**Problem to solve**
Copy out the text of all the entries below verbatim, leaving the images out of your answer.

Dataset entries
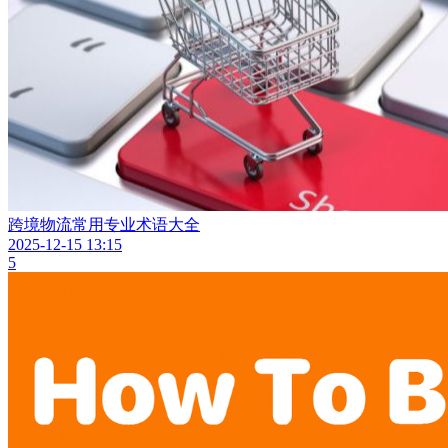
跨境物流常用专业术语大全
2025-12-15 13:15
5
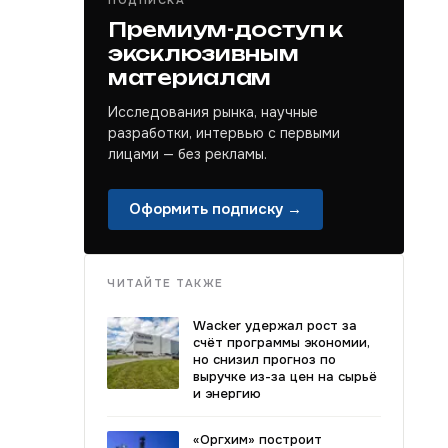
ПОДПИСКА
Премиум-доступ к
эксклюзивным
материалам
Исследования рынка, научные
разработки, интервью с первыми
лицами — без рекламы.
Оформить подписку →
ЧИТАЙТЕ ТАКЖЕ
Wacker удержал рост за
счёт программы экономии,
но снизил прогноз по
выручке из-за цен на сырьё
и энергию
«Оргхим» построит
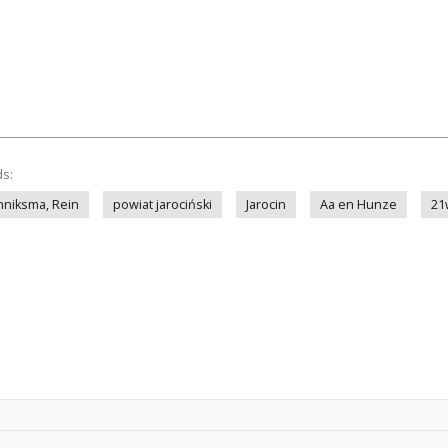
ds:
niksma, Rein
powiat jarociński
Jarocin
Aa en Hunze
21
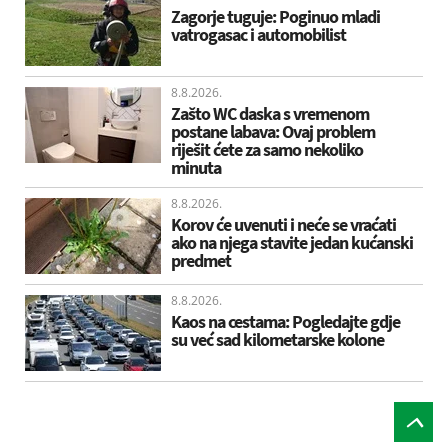
Zagorje tuguje: Poginuo mladi
vatrogasac i automobilist
8.8.2026.
Zašto WC daska s vremenom
postane labava: Ovaj problem
riješit ćete za samo nekoliko
minuta
8.8.2026.
Korov će uvenuti i neće se vraćati
ako na njega stavite jedan kućanski
predmet
8.8.2026.
Kaos na cestama: Pogledajte gdje
su već sad kilometarske kolone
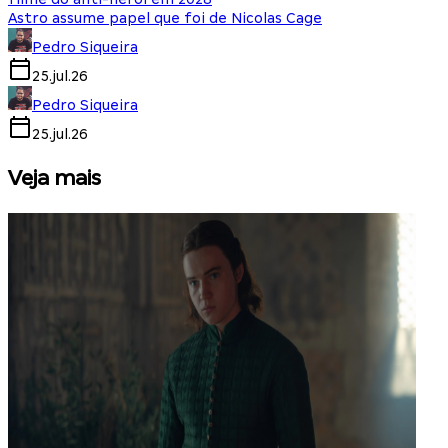
Astro assume papel que foi de Nicolas Cage
Pedro Siqueira
25.jul.26
Pedro Siqueira
25.jul.26
Veja mais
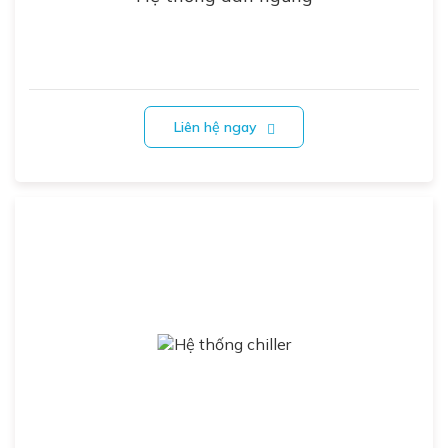
Liên hệ ngay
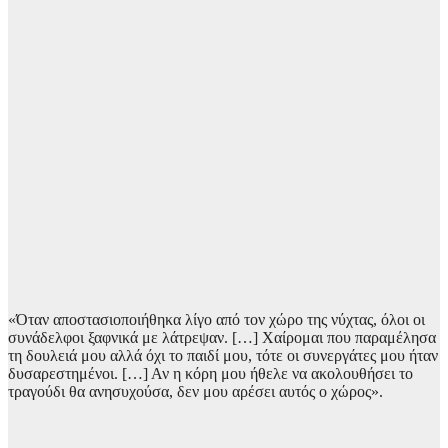
«Όταν αποστασιοποιήθηκα λίγο από τον χώρο της νύχτας, όλοι οι
συνάδελφοι ξαφνικά με λάτρεψαν. […] Χαίρομαι που παραμέλησα
τη δουλειά μου αλλά όχι το παιδί μου, τότε οι συνεργάτες μου ήταν
δυσαρεστημένοι. […] Αν η κόρη μου ήθελε να ακολουθήσει το
τραγούδι θα ανησυχούσα, δεν μου αρέσει αυτός ο χώρος».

**Response below**
跨境物流常用专业术语大全
2025-12-15 13:15
5
ПОДПИСКА
Премиум-доступ к
эксклюзивным
материалам
Исследования рынка, научные
разработки, интервью с первыми
лицами — без рекламы.
Оформить подписку →
ЧИТАЙТЕ ТАКЖЕ
Wacker удержал рост за
счёт программы экономии,
но снизил прогноз по
выручке из-за цен на сырьё
и энергию
«Оргхим» построит
ds:
niksma, Rein
powiat jarociński
Jarocin
Aa en Hunze
21
Zagorje tuguje: Poginuo mladi
vatrogasac i automobilist
8.8.2026.
Zašto WC daska s vremenom
postane labava: Ovaj problem
riješit ćete za samo nekoliko
minuta
8.8.2026.
Korov će uvenuti i neće se vraćati
ako na njega stavite jedan kućanski
predmet
8.8.2026.
Kaos na cestama: Pogledajte gdje
su već sad kilometarske kolone
Astro assume papel que foi de Nicolas Cage
Pedro Siqueira
25.jul.26
Pedro Siqueira
25.jul.26
Veja mais
Liên hệ ngay
«Όταν αποστασιοποιήθηκα λίγο από τον χώρο της νύχτας, όλοι οι
συνάδελφοι ξαφνικά με λάτρεψαν. […] Χαίρομαι που παραμέλησα
τη δουλειά μου αλλά όχι το παιδί μου, τότε οι συνεργάτες μου ήταν
δυσαρεστημένοι. […] Αν η κόρη μου ήθελε να ακολουθήσει το
τραγούδι θα ανησυχούσα, δεν μου αρέσει αυτός ο χώρος».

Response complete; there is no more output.